O encontro ganha peso porque parte das regras comerciais entre os dois blocos já saiu do papel. O Acordo Provisório de Comércio Mercosul-União Europeia começou a ser aplicado em 1º de maio de 2026, com mecanismos envolvendo tarifas, regras de origem e cotas de determinados produtos.
É nesse cenário que a programação aproxima pequenas e médias empresas das etapas necessárias para operar fora do Brasil. Além de debates sobre internacionalização, estão previstos encontros empresariais e orientações sobre requisitos exigidos de quem pretende acessar outros mercados.
A dimensão desse mercado ajuda a explicar a oportunidade. Mercosul e União Europeia somam aproximadamente 720 milhões de pessoas, enquanto a corrente de comércio de bens entre Brasil e UE chegou a US$ 100 bilhões em 2025.
FIEC aproxima empresárias das exigências do comércio exterior
A FIEC não aparece apenas como endereço do encontro. Karina Frota, presidente do Conselho de Relações Internacionais da entidade, integra a programação para apresentar o panorama das relações comerciais entre o Ceará e a União Europeia.

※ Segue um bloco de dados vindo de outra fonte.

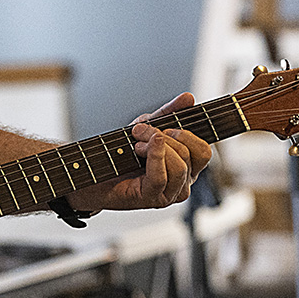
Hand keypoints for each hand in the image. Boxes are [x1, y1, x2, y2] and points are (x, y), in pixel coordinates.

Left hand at [67, 92, 211, 211]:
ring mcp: (170, 193)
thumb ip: (169, 113)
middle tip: (143, 132)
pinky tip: (139, 148)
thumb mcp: (148, 126)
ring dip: (155, 147)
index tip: (166, 126)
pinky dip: (153, 157)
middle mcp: (184, 182)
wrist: (94, 171)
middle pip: (191, 155)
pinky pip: (161, 176)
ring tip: (136, 145)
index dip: (188, 133)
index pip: (204, 151)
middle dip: (167, 136)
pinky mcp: (153, 199)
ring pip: (179, 166)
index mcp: (188, 166)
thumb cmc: (122, 152)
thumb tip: (189, 98)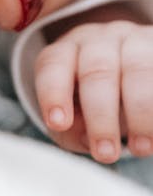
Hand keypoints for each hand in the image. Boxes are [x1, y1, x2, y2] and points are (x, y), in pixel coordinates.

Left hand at [34, 17, 152, 162]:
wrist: (132, 69)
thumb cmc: (91, 101)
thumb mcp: (73, 116)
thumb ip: (70, 130)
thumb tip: (88, 139)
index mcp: (66, 52)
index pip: (54, 66)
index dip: (54, 94)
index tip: (58, 123)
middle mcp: (99, 41)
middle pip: (97, 72)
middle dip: (101, 116)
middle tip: (106, 153)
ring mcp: (134, 41)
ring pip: (137, 71)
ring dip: (140, 113)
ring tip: (141, 148)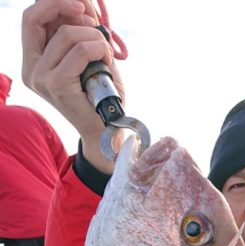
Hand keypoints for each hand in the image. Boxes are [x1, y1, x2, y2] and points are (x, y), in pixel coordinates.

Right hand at [22, 0, 124, 171]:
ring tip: (106, 53)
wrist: (107, 129)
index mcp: (33, 61)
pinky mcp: (56, 84)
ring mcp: (40, 78)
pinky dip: (98, 48)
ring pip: (66, 33)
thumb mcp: (87, 55)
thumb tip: (81, 3)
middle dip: (69, 7)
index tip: (81, 5)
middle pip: (38, 18)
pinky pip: (79, 50)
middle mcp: (31, 69)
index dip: (54, 3)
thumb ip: (78, 31)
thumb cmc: (100, 94)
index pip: (32, 18)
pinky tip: (106, 59)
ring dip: (95, 36)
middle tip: (94, 20)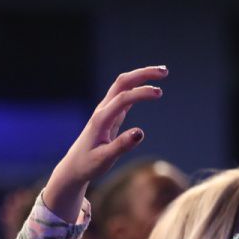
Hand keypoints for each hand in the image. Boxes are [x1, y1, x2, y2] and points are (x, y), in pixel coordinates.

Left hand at [42, 66, 164, 220]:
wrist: (74, 166)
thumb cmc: (88, 164)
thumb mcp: (105, 159)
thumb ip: (122, 146)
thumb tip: (140, 132)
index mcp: (101, 120)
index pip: (123, 99)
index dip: (141, 93)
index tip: (160, 93)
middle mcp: (102, 110)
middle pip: (122, 83)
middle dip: (142, 74)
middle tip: (164, 72)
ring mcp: (106, 110)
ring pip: (123, 85)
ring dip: (141, 76)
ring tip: (163, 73)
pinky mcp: (110, 114)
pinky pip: (124, 94)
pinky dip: (138, 86)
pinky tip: (150, 86)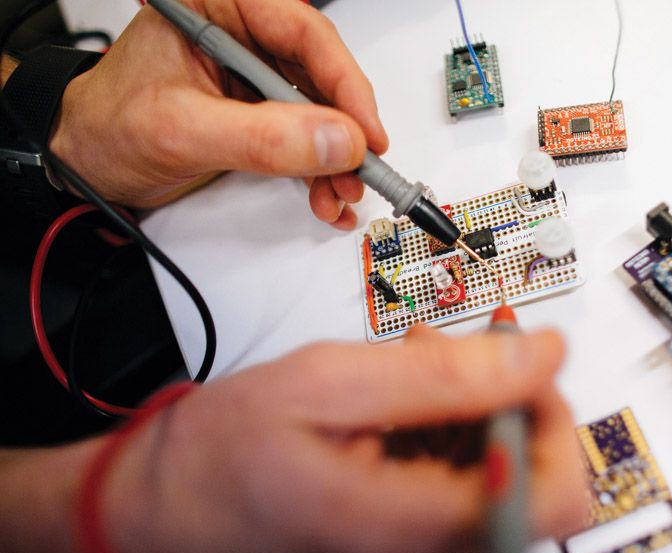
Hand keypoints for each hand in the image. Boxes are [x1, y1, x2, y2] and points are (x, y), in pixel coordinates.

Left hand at [50, 0, 387, 228]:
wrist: (88, 162)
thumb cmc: (109, 126)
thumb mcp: (182, 129)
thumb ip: (261, 137)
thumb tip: (334, 141)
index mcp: (218, 7)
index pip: (303, 33)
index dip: (345, 84)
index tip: (365, 134)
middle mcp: (242, 37)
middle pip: (321, 76)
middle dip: (342, 133)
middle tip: (358, 173)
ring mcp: (252, 79)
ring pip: (318, 113)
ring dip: (334, 160)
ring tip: (338, 195)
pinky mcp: (256, 115)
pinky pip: (302, 138)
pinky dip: (319, 172)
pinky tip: (326, 197)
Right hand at [105, 327, 587, 552]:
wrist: (151, 523)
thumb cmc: (212, 459)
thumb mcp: (326, 384)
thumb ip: (446, 374)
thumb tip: (539, 356)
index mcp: (401, 536)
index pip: (553, 495)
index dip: (551, 419)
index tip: (517, 372)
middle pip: (520, 489)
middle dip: (491, 408)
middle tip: (433, 360)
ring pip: (485, 499)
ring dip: (457, 431)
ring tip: (393, 393)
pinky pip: (451, 521)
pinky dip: (436, 465)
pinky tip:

O fórum reúne ainda especialistas ligados ao Ministério da Agricultura e Pecuária e ao Sebrae/CE. Entre os assuntos previstos estão preparação para internacionalização, promoção de produtos brasileiros e requisitos que precisam ser observados antes de uma empresa chegar ao exterior.
Uma das discussões utiliza o mel brasileiro como exemplo prático para tratar do acesso à Europa. O caso permite mostrar exigências sanitárias e comerciais que fazem parte do caminho entre produzir no Brasil e conseguir vender legalmente em outro mercado.
Mulheres empreendedoras e exportação entram na prática
As regras variam de acordo com o produto. Para usufruir das preferências previstas no acordo, uma empresa precisa verificar, por exemplo, a classificação da mercadoria, o cronograma tarifário correspondente e as regras de origem aplicáveis. O próprio Siscomex mantém consultas para orientar esse processo.
Isso dá ao fórum uma função que vai além de aproximar empresárias. A programação ajuda a traduzir etapas que podem definir se uma pequena ou média empresa está preparada para acessar um mercado de outro continente.
Depois de Fortaleza, o Fórum Mulheres Mercosul-União Europeia tem uma nova edição prevista para 26 de novembro, em Lisboa. Para as participantes desta quarta-feira, o passo imediato é entender quais exigências atingem o próprio negócio e o que ainda precisa ser ajustado antes de uma operação internacional.